Serial T1 Increments RUNTS and ABORTS on one end only.

Runts indicate discarded packets because they are smaller than the mediums minimum packet size.

What is a the minimum packet size for a full T1?

The runts are probably causing the aborts, right? Or vise-versa.

Cisco trouble-shooting documentation tells me:

Aborts usually indicate a CLOCKING problem between the serial interface and the data link equipment. I have Internal CSU/DSU on 7206s' at both ends of this link. One ends clocking is set to INTERNAL, the other is set to LINE.

No other errors are showing - no framing, interface resets, drops, etc.

This works properly on all my other WAN links.

Thanks in advance.

3 REPLIES
Silver

Re: Serial T1 Increments RUNTS and ABORTS on one end only.

Work with your service provider have them test from varios test point i.e. closest DAX far end DAX , ddetermine what they can and can not loop and run a good test pattern to , i.e smart jack CSU . This will help determine where the problem lies, bad 4 wire cable bad v.35 bad card internal csu misconfigured .
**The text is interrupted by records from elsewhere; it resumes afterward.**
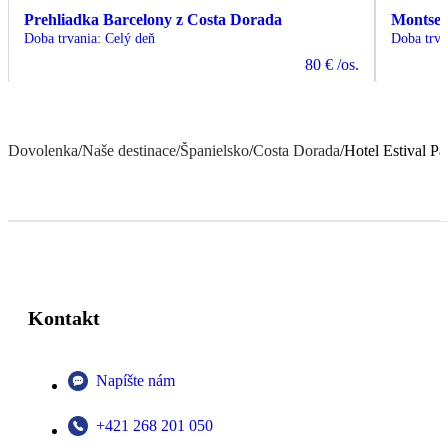
Prehliadka Barcelony z Costa Dorada
Montserr
Doba trvania
:
Celý deň
Doba trva
80 €
/os.
Dovolenka
/
Naše destinace
/
Španielsko
/
Costa Dorada
/
Hotel Estival P
Kontakt
Napíšte nám
+421 268 201 050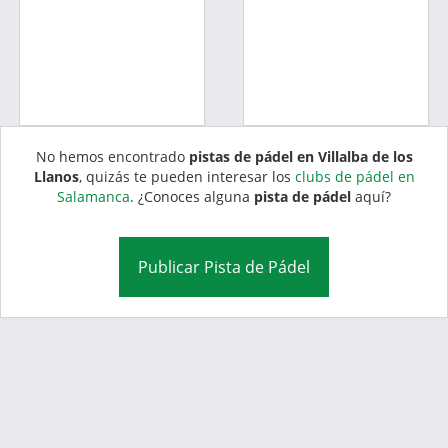
No hemos encontrado
pistas de pádel en Villalba de los
Llanos
, quizás te pueden interesar los
clubs de pádel en
Salamanca
. ¿Conoces alguna
pista de pádel
aquí?
Publicar Pista de Pádel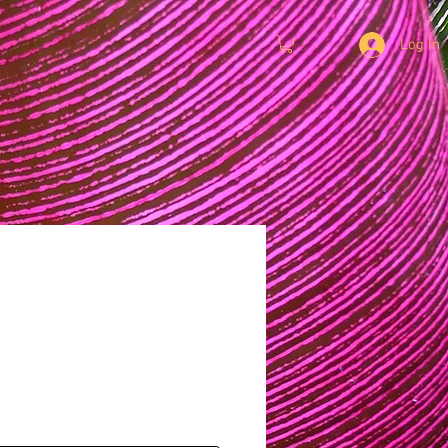
Log In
Re: Serial T1 Increments RUNTS and ABORTS on one end only.

Try extended pings - allows you to enter the 2-byte data pattern, in hexadecimal format, that is repeated in the payload of the ping packet. Three useful ping data patterns that expose line problems include the following:

0x0000 - Line-code mismatches

0xFFFF - Repeater power problems

0x4040 - Timing problems

The 0x4040 extended ping pattern also enables you to detect jitter and

wander. T1 phase variations greater than or equal to 10Hz are considered

jitter, and variations less than 10Hz are considered wander.

Try setting both ends to clock source line (usually the line is the source). If that doesn't fix it, get your provider to perform tests on the line. You can also do loopback testing of your own.

Hope it helps.

Steve

New Member

Re: Serial T1 Increments RUNTS and ABORTS on one end only.

Do a show controller t1 x/x and see if you are taking any errors there. If you are taking slips then you most likely have a clocking problem. Your T1 might be run through some teleco equipment that is providing the clock, in which case going to line timing on both sides may help. The inverse of the that may be the telco equipment is set to recieve timing, in which case internal-internal would be needed. Internal-Internal timing i don't see to much of, but line-line is a possiblity.

Last but not least, an external loopback plug will help you test your equipment better than software loopback commands.